For the Birds
Secret woodland location, Saturday, May 6 to Sunday, May 28, All days except Monday and Tuesdays, time slots from 8pm – 11.40pm, shuttle bus from Asda Hollingbury
ASK anybody what they’re looking forward to in the Brighton Festival programme and the chances are this “immersive journey” will feature in the top three.
It’s understandable that festivalgoers are excited about Jony Easterby’s project. As the artist points out, Sussex residents “have a good level of engagement with the South Downs” as it is, but For the Birds offers a whole new spin on the country hike. “There’s something novel about lots of people walking around in the dark – I’m not sure how many people would think to go and wander around a wild woodland at 10pm.”
In specific terms, For the Birds is a guided woodland trail featuring numerous light and sound installations along the way, based around “our observations and love for birds and all things avian”, as Easterby puts it. “Flight, birdsong, movement and other narratives based around extinction and migrations, but also a celebration of their life and beauty.” The idea stretches back 20 years to when Easterby was working in clubs – a time when ambient music was particularly popular.
“I enjoyed doing that kind of work but I didn’t enjoy being indoors,” he says. While it might now seem a simple solution to translate his ideas to a rural environment, Easterby had a few issues with outdoor public art. “The kind of work I was trying to create didn’t necessarily fit well with large audiences. With a lot of public art you have to create everything on a large site with scaffolding.
“Watching some spectacles like that, I’d find myself a little bit disconnected from the actual work. You’d just see it happening 200 metres away.” Easterby wants the overall feeling of For the Birds to be “one of playfulness and celebration” but there is a poignant and slightly disturbing aspect to the work.
In an interview for Brighton Festival’s website, Easterby said that For the Birds “came from quite a dark place”. The artist spent time working on a research project at the Centre for Alternative Technology, thinking about climate change, the degradation of landscapes and animal extinction stories. “I realised that if I concentrated too much on the negative aspects of things then I was startling myself into non-activity,” he said. The alternative was to embrace birds – the “literal canary in the coalmine”.
Yet all is not as it seems in For the Birds – there is a social critique embedded within the piece. “When you hear all the bird songs cut up and put into little speakers and rearranged, it’s playful but also says a lot about our disconnection with nature,” says Easterby.
“We’re hiding behind electronic and social media – obviously Twitter adds another layer of meaning to this project.” The actual process of creating For the Birds raised ethical questions in itself. “I had to consider the problems I had with myself as a consumer,” says Easterby. “For this project we had to buy lights and cables - even while we were trying to make ecological art.”

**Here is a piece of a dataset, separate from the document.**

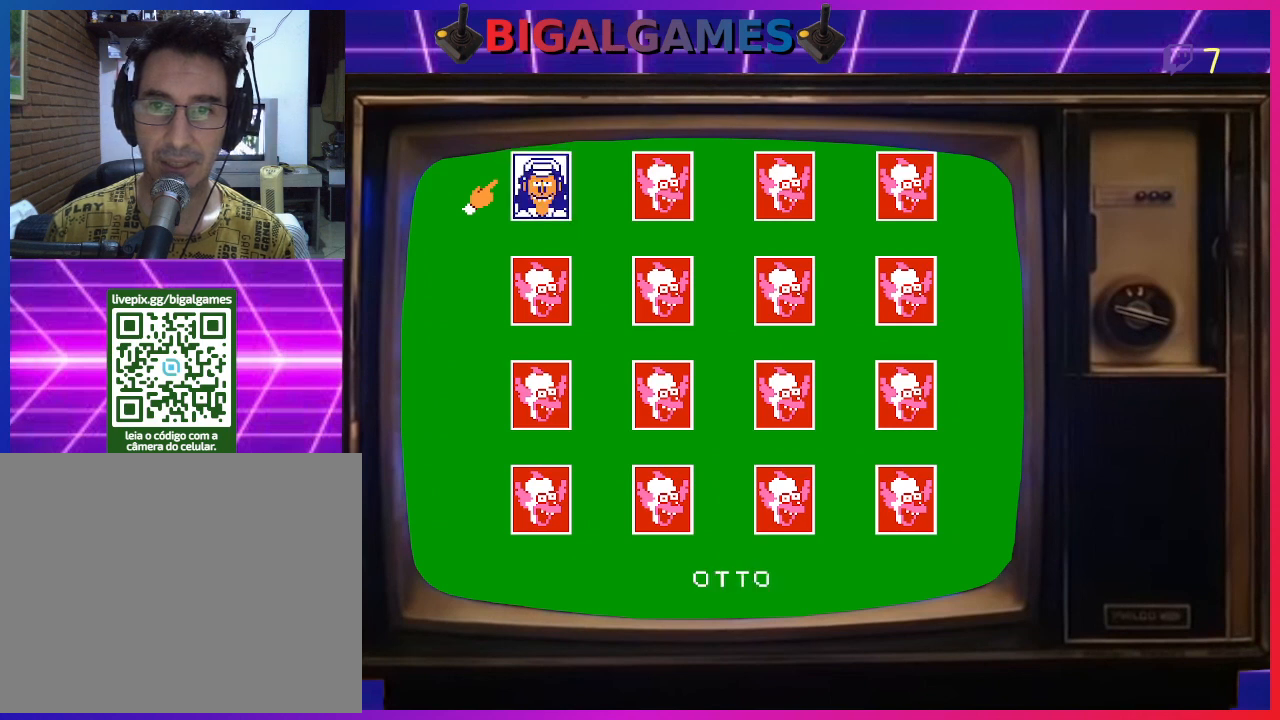
{"buttons": [], "right_stick": "center", "events": []}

As a young boy growing up in inner city Birmingham, the artist was constantly in search of “extra-urban areas like bogs, parks or woodlands. When I got older I could cycle out a little further past the city. It’s the same now. Whenever I go to London I immediately look for a green space”. The very first piece of theatre Easterby created, in 1987 (after the great storm), was with Brighton company Red Earth, so he considers For the Birds something of a “creative homecoming”.
He is excited about the prospect of hosting a communal rural experience. The audience istransported to the secret location from a bus stop at Asda Hollingbury or central Brighton. “They are all together and they have a sense of community,” he says. “They all experienced the same thing.” Festivalgoers will experience light and dark in For the Birds as the natural wilderness provides a platform for environmental enlightenment.
“You’re able to be immersed in as deep a darkness as you can get on the outskirts of Brighton,” says Easterby. “But at the same time I want to reiterate that the beauty we have around us is worth saving.” While 20 years might seem like a long time for an idea to come to fruition, the realisation of an artist’s dream is never going to be a short process.
Now Easterby can relax and enjoy his creation. As he says: “I have always loved the idea of a magical mystery tour.”